Seit August 2019 mussten wir uns vertraglich entscheiden, ob wir auf die wöchentliche Höchstarbeitszeit von 48 Stunden bestehen oder einen Opt-out Vertrag unterschreiben mit 52 Wochenarbeitsstunden im Durchschnitt (vorher hat sich keiner darum gekümmert und wir haben ohne Regelung einfach maximal Dienste geschoben).

Ich habe dieses Vertrag mit Limitierung auf 52 Wochenarbeitsstunden unterschrieben. Mein Arbeitgeber bestand darauf, dass der Vertrag rückdatiert wird auf den 1.1.
Nun hat mein Arbeitgeber festgestellt, dass meine durchschnittliche Wochenarbeitszeit 55 h für das laufende Jahr waren (generiert in der Zeit Januar bis August) . Daraus resultiert, dass ich freigestellt werden muss (nach EU-Arbeitszeitrichtlinie). Bei diesem Anteil an geleisteter Mehrarbeit handelt es sich nicht um Überstunden, sondern um Dienststunden im Bereitschaftsdienst (hier fallen in unserer Klinik keine Überstunden an, die Zeit im Bereitschaftsdienst wird vergütet).

Mein Arbeitgeber will mir nun für diese Freistellung Minusstunden berechnen. Ist dies rechtens oder kann eine Freistellung damit ich wieder rechnerisch auf die 52 Wochenarbeitsstunden im Durchschnitt komme ohne Minusstunden für mich erfolgen? Kann mir jemand dazu eine Quelle zum Nachlesen zukommen lassen (meine google-Suche war erfolglos)?

Danke!

Jukka666
24.10.2019, 13:18
Hi!

Ich bin da kein Experte, wir hatten aber so einen ähnlichen Fall.
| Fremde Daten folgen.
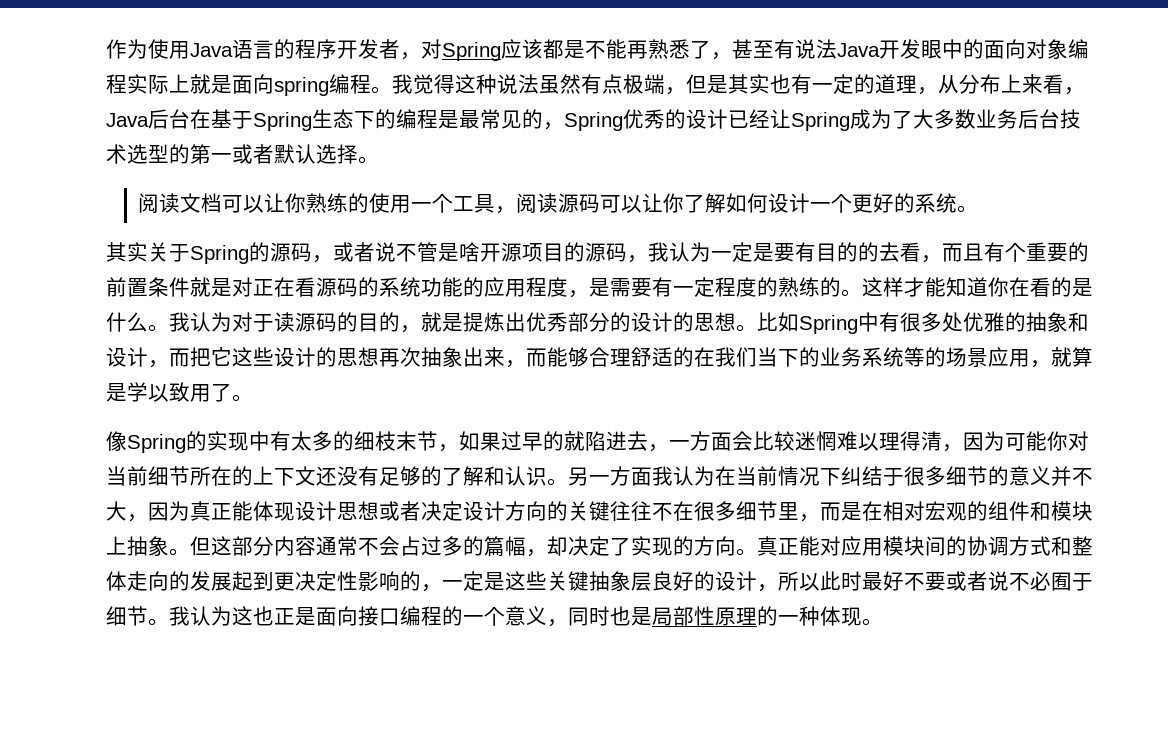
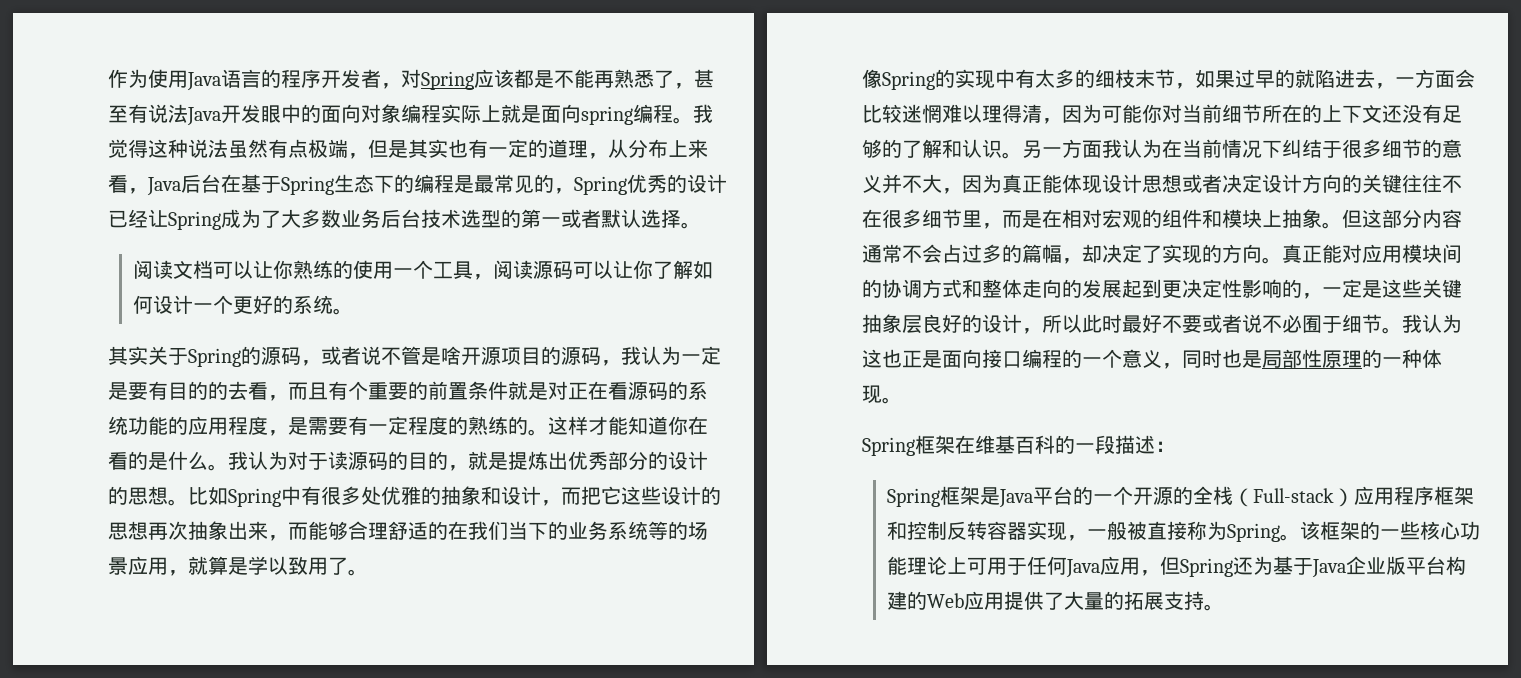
(883, 622) none -> [862,435,1175,456] [886,486,1474,508] [886,521,1480,542] [886,556,1466,578] [886,591,1224,611] // Spring框架在维基百科的一段描述： // Spring框架是Java平台的一个开源的全栈（Full-stack）应用程序框架和控制反转容器实现，一般被直接称为Spring。该框架的一些核心功能理论上可用于任何Java应用，但Spring还为基于Java企业版平台构建的Web应用提供了大量的拓展支持。

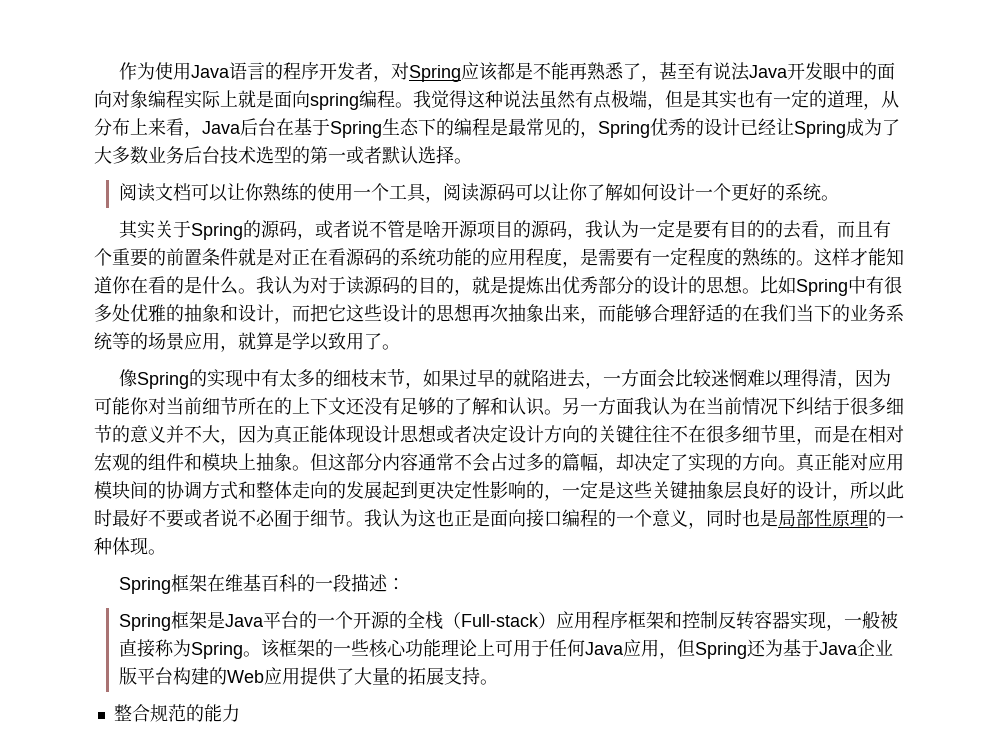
(1224, 607) none -> [113,704,240,722] // 整合规范的能力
Verstehe ich das richtig, ihr habt ein Arbeitszeitkonto, auf dem Überstunden und Stunden aus dem BD auflaufen und gesammelt werden?

Diese kannst du doch - wenn möglich - als Freizeitausgleich "abfeiern" ?

Wenn dem so ist, bleibst du daheim und dein Stundenkonto schmilzt = Minusstunden. Klingt erstmal ok.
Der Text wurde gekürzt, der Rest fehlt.